→ ASSIGNMENT
Check each line of the data below for the string "source", then state how many have it and nothing else.
- Opening Delimiter -
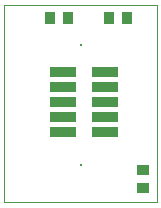
<source format=gts>
G04 Layer_Color=8388736*
%FSLAX25Y25*%
%MOIN*%
G70*
G01*
G75*
%ADD14C,0.00394*%
%ADD19R,0.08900X0.03800*%
%ADD20R,0.04343X0.03556*%
%ADD21R,0.03556X0.04343*%
%ADD22C,0.00800*%
D14*
X100000Y100000D02*
X150787D01*
Y165748D01*
X100000D02*
X150787D01*
X100000Y100000D02*
Y165748D01*
D19*
X133500Y138500D02*
D03*
Y133500D02*
D03*
Y128500D02*
D03*
Y123500D02*
D03*
X119500D02*
D03*
Y128500D02*
D03*
Y133500D02*
D03*
Y138500D02*
D03*
Y143500D02*
D03*
X133500D02*
D03*
D20*
X146063Y104921D02*
D03*
Y110827D02*
D03*
D21*
X121063Y161417D02*
D03*
X115157D02*
D03*
X134843Y161417D02*
D03*
X140748D02*
D03*
D22*
X125641Y152539D02*
D03*
Y112539D02*
D03*
M02*

</source>
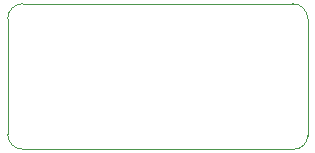
<source format=gbr>
%TF.GenerationSoftware,Altium Limited,Altium Designer,21.4.1 (30)*%
G04 Layer_Color=0*
%FSLAX45Y45*%
%MOMM*%
%TF.SameCoordinates,540651E0-2A7D-4A38-944B-493F13BEE0D5*%
%TF.FilePolarity,Positive*%
%TF.FileFunction,Profile,NP*%
%TF.Part,Single*%
G01*
G75*
%TA.AperFunction,Profile*%
%ADD29C,0.02540*%
D29*
X9766300Y5397500D02*
Y6375400D01*
D02*
G02*
X9893300Y6502400I127000J0D01*
G01*
X12179300D01*
D02*
G02*
X12306300Y6375400I0J-127000D01*
G01*
Y5384800D01*
D02*
G02*
X12192000Y5270500I-114300J0D01*
G01*
X9893300D01*
D02*
G02*
X9766300Y5397500I0J127000D01*
G01*
%TF.MD5,05b8506be78d6eec279ed6d0d4b67fcf*%
M02*

</source>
- Closing Delimiter -
→ TASK SOLUTION
4